Pemerintahan Kuwait Mengundurkan Diri usai Tekanan Parlemen, Krisis Politik Makin Runyam
Kompas dunia | 5 April 2022, 20:21 WIBDUBAI, KOMPAS.TV — Ketidakpastian politik mengemuka di Kuwait menyusul pengunduran diri pemerintahan di bawah kepemimpinan Perdana Menteri (PM) Sabah al-Khalid al-Hamad al Sabah seperti dilaporkan Associated Press, Selasa (5/4/2022).
PM Kuwait Sheikh Sabah Al-Khaled Al Hamad Al Sabah mengajukan pengunduran diri kabinetnya kepada putra mahkota Sheikh Meshal al-Ahmad al-Sabah menjelang mosi tidak percaya di Parlemen akhir pekan ini.
Mosi tidak percaya itu berusaha untuk mencopot Sheikh Sabah dari kursi perdana menteri.

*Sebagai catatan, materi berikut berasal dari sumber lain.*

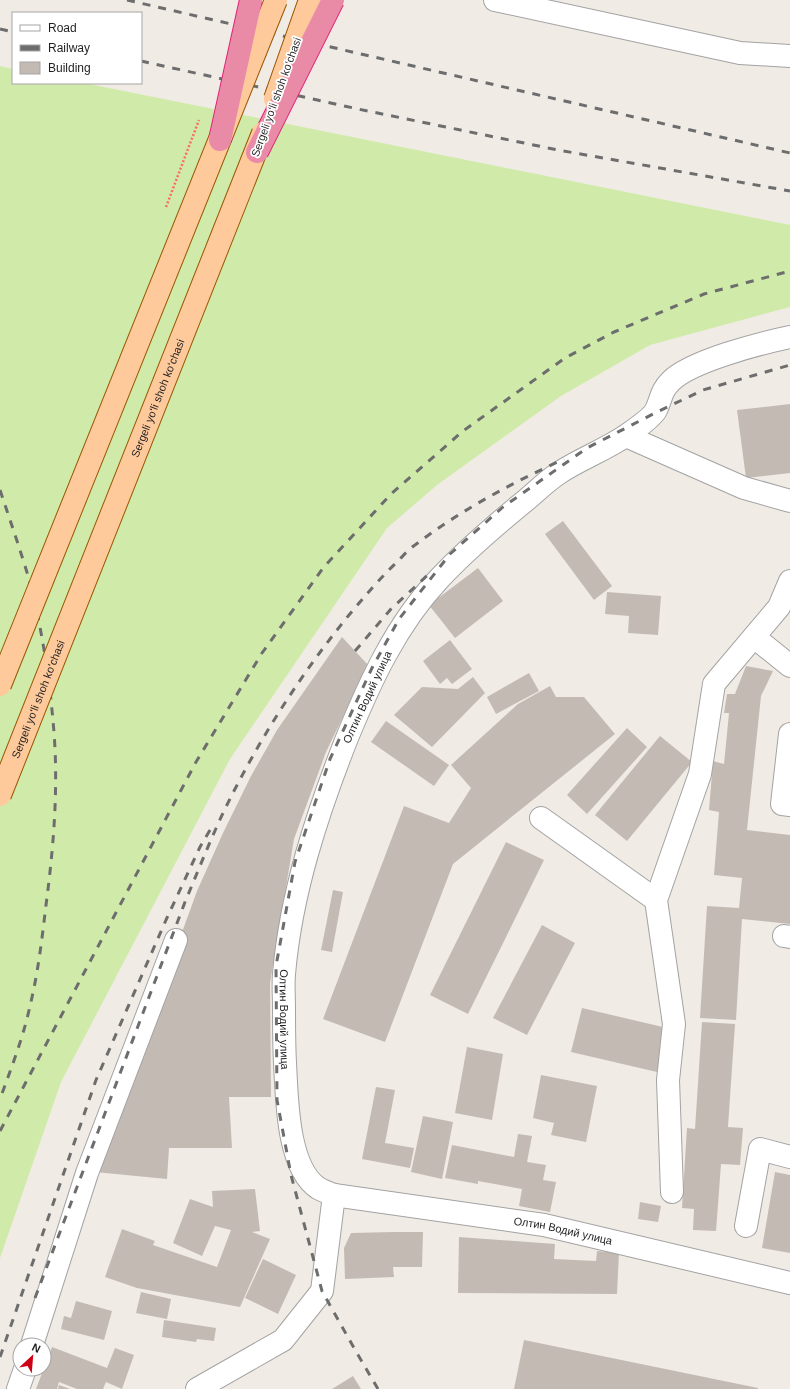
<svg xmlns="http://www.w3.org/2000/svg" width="790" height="1389" font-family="Helvetica,sans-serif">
<rect width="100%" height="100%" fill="#f0ebe4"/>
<path fill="#d0eba9" d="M0 66 13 69V83H84L790 225V307L650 345 561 396 437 485 387 528 230 759 61 1082 0 1258Z"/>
<g fill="#c4bab4">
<path d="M790 404V473L746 478 737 410Z"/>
<path d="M563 521 612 586 594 600 545 534Z"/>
<path d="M478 568 503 601 455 638 429 605Z"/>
<path d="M607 592 661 596 658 635 628 633 629 616 605 614Z"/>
<path d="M342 637 368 665 326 752 294 839 270 983 271 1097H229L232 1148H169L167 1179 95 1172 197 891 223 833 251 776 277 730Z"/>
<path d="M450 640 472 669 452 684 447 678 440 684 423 661Z"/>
<path d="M746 666 773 671 761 696 747 830 790 835V924L742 919 736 1020 700 1018 707 906 739 908 742 878 714 875 719 812 709 810 713 761 724 764 729 713H724L727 694H735Z"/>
<path d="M529 673 539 691 496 714 487 697Z"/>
<path d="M473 677 485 693 432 747 394 715 422 687 458 689Z"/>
<path d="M550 686 556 697H584L615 734 453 864 385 1042 323 1019 404 806 449 823 471 788 451 765 518 704Z"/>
<path d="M386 721 449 765 434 786 371 742Z"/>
<path d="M627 728 647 747 587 814 567 795Z"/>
<path d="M660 736 692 762 627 841 595 815Z"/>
<path d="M506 842 544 860 468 1014 430 995Z"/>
<path d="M333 890 343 892 332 952 321 950Z"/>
<path d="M542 925 575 943 527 1035 493 1018Z"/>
<path d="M582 1008 667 1028 657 1072 571 1052Z"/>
<path d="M702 1022 735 1024 728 1127 743 1128 740 1165 721 1164 716 1231 693 1230 694 1209 682 1208 687 1128 695 1129Z"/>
<path d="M467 1047 503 1054 492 1120 455 1113Z"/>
<path d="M541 1075 597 1086 586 1142 551 1135 554 1123 533 1118Z"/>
<path d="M376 1087 395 1090 385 1143 414 1148 410 1168 362 1159Z"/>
<path d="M423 1116 453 1122 442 1179 411 1172Z"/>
<path d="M518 1134 532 1136 527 1162 546 1165 543 1180 556 1182 550 1212 519 1206 522 1189 478 1181V1184L445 1178 452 1145 514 1157Z"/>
<path d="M775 1172 790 1175V1253L762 1248Z"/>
<path d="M255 1189 260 1231 252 1232 270 1239 240 1307 137 1288 105 1277 122 1229 155 1241 153 1245 217 1267 231 1230 215 1226 202 1256 173 1243 190 1199 213 1207 212 1191Z"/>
<path d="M640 1202 661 1206 658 1222 638 1219Z"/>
<path d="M393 1232H423L422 1267H393L394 1277 345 1279 344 1248 351 1233Z"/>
<path d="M459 1237 555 1244 554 1259 596 1261 597 1251 619 1253 617 1294 458 1293Z"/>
<path d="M263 1259 296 1275 278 1314 245 1298Z"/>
<path d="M141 1292 171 1299 167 1319 136 1313Z"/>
<path d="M76 1301 112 1311 104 1340 61 1329 64 1316 71 1318Z"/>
<path d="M164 1320 216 1328 214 1341 197 1339 196 1342 162 1337Z"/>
<path d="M524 1340 758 1388V1389H514Z"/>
<path d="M52 1347 107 1368 115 1348 134 1355 122 1389 106 1382 103 1389H77L59 1382 57 1389H36Z"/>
<path d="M353 1376 361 1389H332Z"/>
<path d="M59 1385 70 1389H58Z"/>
</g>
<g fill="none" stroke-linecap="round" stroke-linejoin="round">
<g stroke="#a3a3a3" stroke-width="24">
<g id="minor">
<path d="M495 0 740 53 790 56"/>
<path id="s1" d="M790 337C761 343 691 361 671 381 660 392 662 398 656 410 652 418 634 430 627 435 605 450 580 459 559 473 545 482 533 495 520 505 491 529 463 553 438 580 396 625 370 682 347 738 317 814 291 893 284 974 283 985 284 996 284 1007 284 1026 284 1045 285 1063 287 1098 287 1167 318 1188 323 1191 329 1193 334 1195L544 1225 790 1283"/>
<path d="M626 436 744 488 790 501"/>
<path d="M754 637 790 666"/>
<path d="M790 734 782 804 790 805"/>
<path d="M541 818 656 900"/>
<path d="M784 936 790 937"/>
<path d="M672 1192 668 1080 674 1024 656 900 700 774 714 684 779 607 790 581"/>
<path d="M746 1226 760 1149 790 1157"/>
<path d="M32 1345 87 1173 176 940"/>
<path d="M18 1389 25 1369"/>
<path d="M197 1389 283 1340 322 1291 334 1195"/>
</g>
</g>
<use href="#minor" stroke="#fff" stroke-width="22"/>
<g stroke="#6d6d6d" stroke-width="3" stroke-dasharray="8 8" stroke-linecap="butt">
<path d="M127 0 790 153"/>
<path d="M0 29 13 32"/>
<path d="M141 61 358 109 558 150 790 191"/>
<path d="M0 490C10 520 20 549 29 579 41 624 49 675 53 721 59 782 54 844 46 905 42 939 38 973 30 1006 23 1038 11 1069 0 1099"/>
<path d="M355 651 391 609 431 572"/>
<path d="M0 1131 196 762 262 653 323 568 391 494 463 431 565 358 614 332 704 294 790 271"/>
<path d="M35 1298 185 902C201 864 216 825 235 789 267 727 305 669 349 615 365 596 380 578 398 561 403 556 409 549 415 545 461 510 512 483 564 459"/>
<path d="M0 1357 96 1080 166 920 200 847 213 825"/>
<path d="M378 1389 354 1348 322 1291 291 1175 277 1100 276 966 295 862 330 759 372 668 399 619 450 554 503 507 587 448 655 413 703 390 790 365"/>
</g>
<g stroke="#995600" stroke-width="24" stroke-linecap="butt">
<g id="major-bridge">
<path d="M275 99 310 0"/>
<path d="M0 685 276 0"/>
<path id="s2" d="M0 795 263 133"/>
</g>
</g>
<g stroke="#df2176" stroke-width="24" stroke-linecap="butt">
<g id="highway-bridge">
<path d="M220 140 251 0"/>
<path d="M257 152 333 0"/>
</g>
</g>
<path stroke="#fc6969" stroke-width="2.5" stroke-dasharray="2 2" stroke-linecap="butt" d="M166 207 199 120"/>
<use href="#major-bridge" stroke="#fec99b" stroke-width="22"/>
<use href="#highway-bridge" stroke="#e98ba6" stroke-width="22"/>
</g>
<g text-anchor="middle" stroke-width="3.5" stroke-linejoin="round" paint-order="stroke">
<g font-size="11" fill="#1f1f1f" stroke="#fff">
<text transform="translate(276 97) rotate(-70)" y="4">Sergeli yo‘li shoh ko‘chasi</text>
<text dy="4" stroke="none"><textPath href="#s2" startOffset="427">Sergeli yo‘li shoh ko‘chasi</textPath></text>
<text transform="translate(367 697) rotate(-65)" y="4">Олтин Водий улица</text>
<text dy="4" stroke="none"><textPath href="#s2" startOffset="103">Sergeli yo‘li shoh ko‘chasi</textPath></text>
<text dy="4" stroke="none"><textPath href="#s1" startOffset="913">Олтин Водий улица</textPath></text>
<text dy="4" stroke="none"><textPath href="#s1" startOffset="1339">Олтин Водий улица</textPath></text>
</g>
</g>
<rect x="12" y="12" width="130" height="72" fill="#ffffff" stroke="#a5a5a5"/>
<rect x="20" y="25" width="20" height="6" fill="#ffffff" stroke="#a5a5a5"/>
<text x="48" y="32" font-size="12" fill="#1f1f1f">Road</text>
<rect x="20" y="45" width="20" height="6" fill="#6d6d6d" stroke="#a5a5a5"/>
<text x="48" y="52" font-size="12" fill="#1f1f1f">Railway</text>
<rect x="20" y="62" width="20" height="12" fill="#c4bab4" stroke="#a5a5a5"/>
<text x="48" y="72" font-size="12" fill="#1f1f1f">Building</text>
<g transform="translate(32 1357) rotate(26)"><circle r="19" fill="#ffffff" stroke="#a5a5a5"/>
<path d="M0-3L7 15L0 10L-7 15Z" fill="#cd0015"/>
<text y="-6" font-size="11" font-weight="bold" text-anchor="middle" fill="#1f1f1f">N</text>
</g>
</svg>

Ini menandai pengunduran diri kolektif ketiga di Kuwait dalam satu setengah tahun terakhir.
Sebelumnya pada Desember, pemerintahan mengangkat sejumlah wajah baru ke posisi menteri untuk menenangkan blok oposisi. Namun pengunduran diri mereka sekarang dianggap mencerminkan kegagalan untuk melakukan reformasi.
Perlawanan di parleman meningkat terhadap PM Sheikh Sabah. Anggota parlemen yang marah pekan lalu memaksanya untuk menjelaskan secara ekstensif tudingan korupsi dan salah urus negara.
Mereka secara terbuka menyatakan dia "tidak cocok" dan menyerukan diangkatnya perdana menteri baru untuk mengatasi masalah negara dan mengamankan reformasi yang sangat dibutuhkan.
Pengunduran diri kabinet terjadi setelah menteri pertahanan dan menteri dalam negeri mengajukan pengunduran diri mereka awal tahun ini.
Karena jengkel, kedua menteri senior itu mencela ketidakmampuan mereka untuk membuat sesuatu terjadi di Kuwait yang kaya minyak, karena oposisi parlemen yang gaduh.
Baca Juga: Mahkamah Konstitusi Kuwait Batalkan Undang-Undang yang Kriminalisasi Warga Transgender
Anggota parlemen beberapa bulan terakhir mengungkapkan frustrasi politik dan ketidakpercayaan mereka dengan menanyai berbagai menteri yang dianggap tidak populer, berakibat penundaan proyek-proyek besar.
Meskipun melonjaknya harga minyak di tengah perang Rusia di Ukraina baru-baru ini menciptakan rezeki nomplok bagi Kuwait, hal itu juga menjadi pengingat tentang ketergantungan negara tersebut pada pendapatan minyak dan kebutuhan untuk melakukan diversifikasi.
Bahkan jika Dana Moneter Internasional (IMF) sekarang mengharapkan Kuwait untuk menjalankan surplus anggaran setelah bertahun-tahun berada di zona merah dan melihat produk domestik brutonya meningkat sebesar 2,7 persen, Kuwait tetap terjebak secara politik.
Harga minyak yang rendah selama bertahun-tahun, ditambah dengan pandemi Covid-19, mendorong defisit anggaran negara itu menjadi 16,6 persen dari PDB tahun lalu.
Saat tekanan keuangan memburuk, pemerintah tidak dapat menarik dana kekayaan negara Kuwait atau menerbitkan utang karena anggota parlemen memblokir undang-undang utang publik.
Parlemen Kuwait adalah sesuatu yang langka di Teluk Arab yang otokratis, memiliki wewenang untuk mengesahkan dan memblokir undang-undang, menanyai menteri, dan mengajukan mosi tidak percaya terhadap pejabat senior.
Namun, otoritas terakhir ada di tangan emir yang berkuasa.
Stagnasi keuangan selama dua tahun terakhir menyebabkan kekecewaan mendalam terhadap sistem politik negara.